Um caso curioso é o da relação estabelecida entre as noções de “ambiente” e “Terra”, já praticamente naturalizada: uma breve pesquisa no Google Imagens revela o quanto aquela representação da Terra popularizada com as imagens da NASA nos anos 1960 tem sido trabalhada e retrabalhada a ponto de frequentar o imaginário ambiental cotidiano, como as pesquisas abaixo revelam nos mais variados idiomas.

Pesquisa no Google Imagens por "ambiente" em diferentes idiomas.
Pesquisa no Google Imagens por “ambiente” em diferentes idiomas.

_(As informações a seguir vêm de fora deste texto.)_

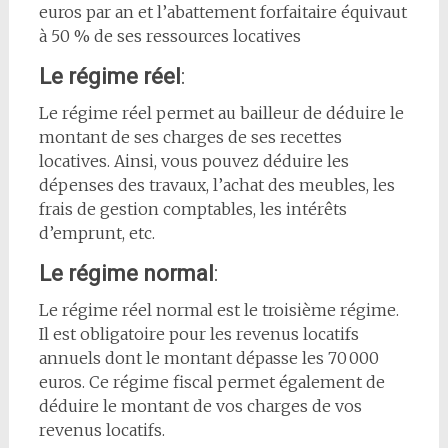
euros par an et l’abattement forfaitaire équivaut
à 50 % de ses ressources locatives
Le régime réel
:
Le régime réel permet au bailleur de déduire le
montant de ses charges de ses recettes
locatives. Ainsi, vous pouvez déduire les
dépenses des travaux, l’achat des meubles, les
frais de gestion comptables, les intérêts
d’emprunt, etc.
Le régime normal
:
Le régime réel normal est le troisième régime.
Il est obligatoire pour les revenus locatifs
annuels dont le montant dépasse les 70 000
euros. Ce régime fiscal permet également de
déduire le montant de vos charges de vos
revenus locatifs.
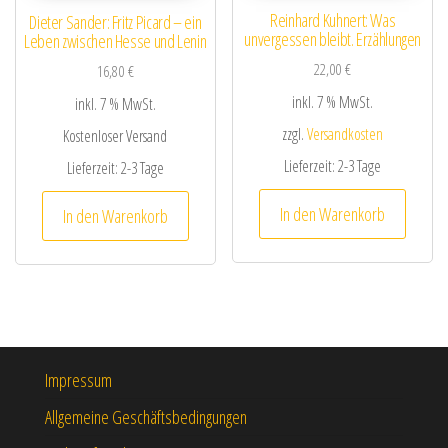
Reinhard Kuhnert: Was
Dieter Sander: Fritz Picard – ein
unvergessen bleibt. Erzählungen
Leben zwischen Hesse und Lenin
22,00
€
16,80
€
inkl. 7 % MwSt.
inkl. 7 % MwSt.
zzgl.
Versandkosten
Kostenloser Versand
Lieferzeit:
2-3 Tage
Lieferzeit:
2-3 Tage
In den Warenkorb
In den Warenkorb
Impressum
Allgemeine Geschäftsbedingungen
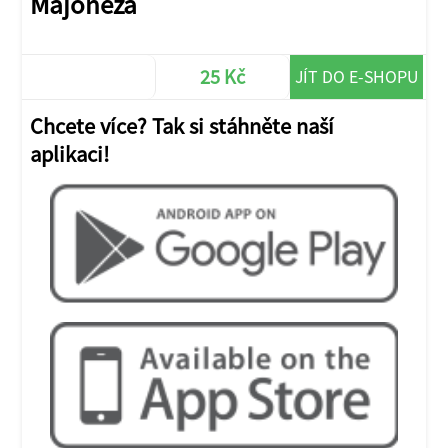
Majonéza
25 Kč
JÍT DO E-SHOPU
Chcete více? Tak si stáhněte naší
aplikaci!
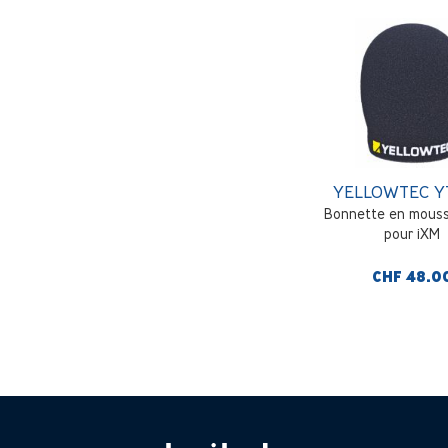
YELLOWTEC Y
Bonnette en mousse
pour iXM
CHF 48.0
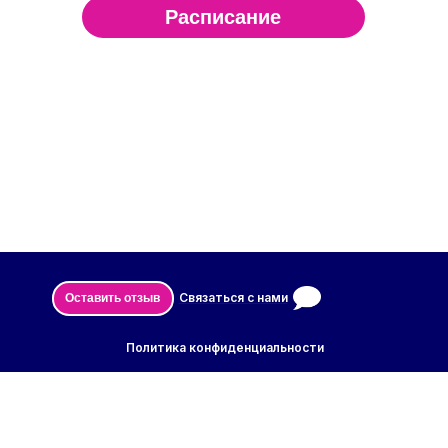
Расписание
Главна
Связаться с нами
Оставить отзыв
Политика конфиденциальности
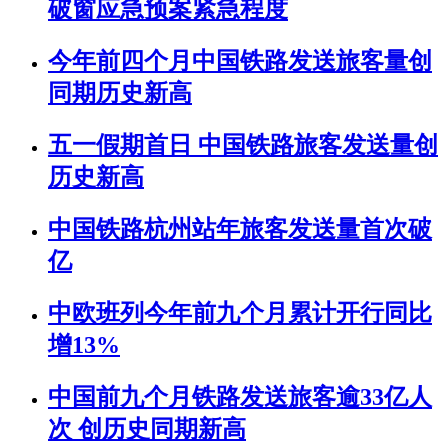
破窗应急预案紧急程度
今年前四个月中国铁路发送旅客量创
同期历史新高
五一假期首日 中国铁路旅客发送量创
历史新高
中国铁路杭州站年旅客发送量首次破
亿
中欧班列今年前九个月累计开行同比
增13%
中国前九个月铁路发送旅客逾33亿人
次 创历史同期新高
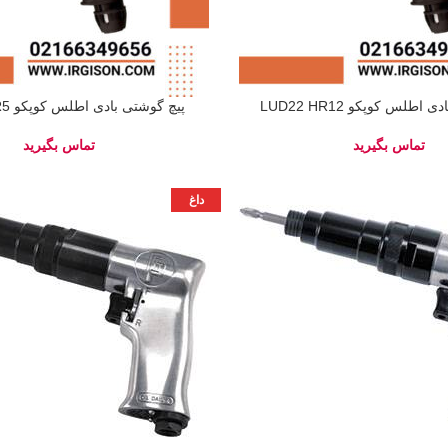
اطلس کوپکو LUD22 HR12
پیچ گوشتی بادی اطلس کوپکو LUD22 HR5
داغ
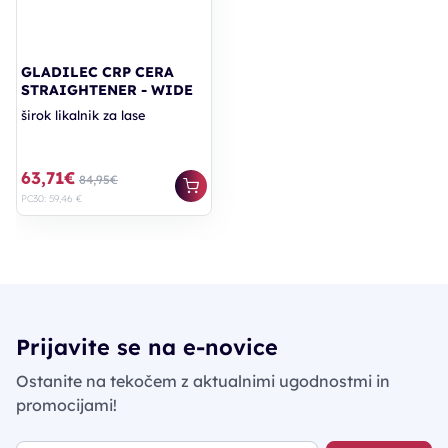
GLADILEC CRP CERA
STRAIGHTENER - WIDE
širok likalnik za lase
63,71€
84,95€
PC30: 59,46 €
Prijavite se na e-novice
Ostanite na tekočem z aktualnimi ugodnostmi in
promocijami!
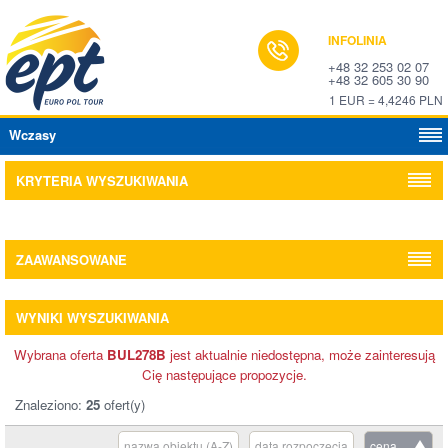
INFOLINIA
+48 32 253 02 07
+48 32 605 30 90
1 EUR = 4,4246 PLN
Wczasy
KRYTERIA WYSZUKIWANIA
ZAAWANSOWANE
WYNIKI WYSZUKIWANIA
Wybrana oferta
BUL278B
jest aktualnie niedostępna, może zainteresują
Cię następujące propozycje.
Znaleziono:
25
ofert(y)
nazwa obiektu (A-Z)
data rozpoczęcia
cena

Parece haver nestas imagens um discurso ainda por ser melhor dissecado, materializado por alguns signos recorrentes: a mão branca segurando o planeta; os campos verdes e o céu azul; a vegetação isolada e controlada; e, sobretudo, a imagem integral do planeta — sempre prestes a ser protegida pela amigável e gigantesca mão humana. Tais imagens não evocam qualquer imaginário urbano, tecnológico, cotidiano — são, ao contrário, imagens que sugerem alguma forma de fuga, de excepcionalidade cotidiana, de aparente ruptura com o ambiente urbano. São imagens em princípio distantes do contexto contracultural que envolvia a invenção da imagem da Terra integral nos anos 1960: a força pretendida por aquelas imagens contraculturais relacionava-se com um discurso que pretendia unir de forma orgânica artifício e natureza. As imagens contemporâneas, pasteurizadas e filtradas pela caixa preta do Google, parecem ao contrário sugerir a necessidade de ausência total de artifício — e, fazendo isto, naturalizam talvez aquilo que provavelmente sempre fora a mais artificial das invenções, a própria natureza.